### INSTRUCTIONS FOR THE TASK
Beginning at the line with "Scale 8 nm per", output each line to the end of the listing below exactly, please.

### RECORDED DATA
::::

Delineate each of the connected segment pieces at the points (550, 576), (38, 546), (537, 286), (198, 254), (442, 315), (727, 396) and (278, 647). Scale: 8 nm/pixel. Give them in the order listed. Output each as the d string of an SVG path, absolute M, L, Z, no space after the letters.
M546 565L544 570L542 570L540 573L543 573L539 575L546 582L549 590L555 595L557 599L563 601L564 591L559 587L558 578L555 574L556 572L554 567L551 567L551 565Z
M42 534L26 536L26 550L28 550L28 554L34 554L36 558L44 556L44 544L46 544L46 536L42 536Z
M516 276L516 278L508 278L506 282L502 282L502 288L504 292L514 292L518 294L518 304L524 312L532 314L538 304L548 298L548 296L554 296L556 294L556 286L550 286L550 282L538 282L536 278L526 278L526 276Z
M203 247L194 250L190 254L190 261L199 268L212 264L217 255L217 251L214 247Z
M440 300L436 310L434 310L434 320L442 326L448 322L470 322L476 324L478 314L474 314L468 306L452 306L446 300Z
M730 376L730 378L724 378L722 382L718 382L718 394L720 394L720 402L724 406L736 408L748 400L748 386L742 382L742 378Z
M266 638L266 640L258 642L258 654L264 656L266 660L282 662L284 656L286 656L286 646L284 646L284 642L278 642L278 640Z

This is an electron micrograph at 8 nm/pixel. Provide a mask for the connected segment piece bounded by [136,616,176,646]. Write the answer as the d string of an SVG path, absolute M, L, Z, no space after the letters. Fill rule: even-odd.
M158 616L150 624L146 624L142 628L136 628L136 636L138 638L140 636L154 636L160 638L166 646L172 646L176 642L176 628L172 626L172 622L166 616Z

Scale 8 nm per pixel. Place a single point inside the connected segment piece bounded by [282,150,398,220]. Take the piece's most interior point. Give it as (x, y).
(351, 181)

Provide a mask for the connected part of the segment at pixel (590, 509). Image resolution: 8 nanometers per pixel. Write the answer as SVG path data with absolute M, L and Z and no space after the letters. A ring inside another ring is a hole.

::::

### ANSWER SPACE
Scale 8 nm per pixel. Place a single point inside the connected segment piece bounded by [282,150,398,220]. Take the piece's most interior point. Give it as (x, y).
(351, 181)

Provide a mask for the connected part of the segment at pixel (590, 509). Image resolution: 8 nanometers per pixel. Write the answer as SVG path data with absolute M, L and Z and no space after the letters. A ring inside another ring is a hole.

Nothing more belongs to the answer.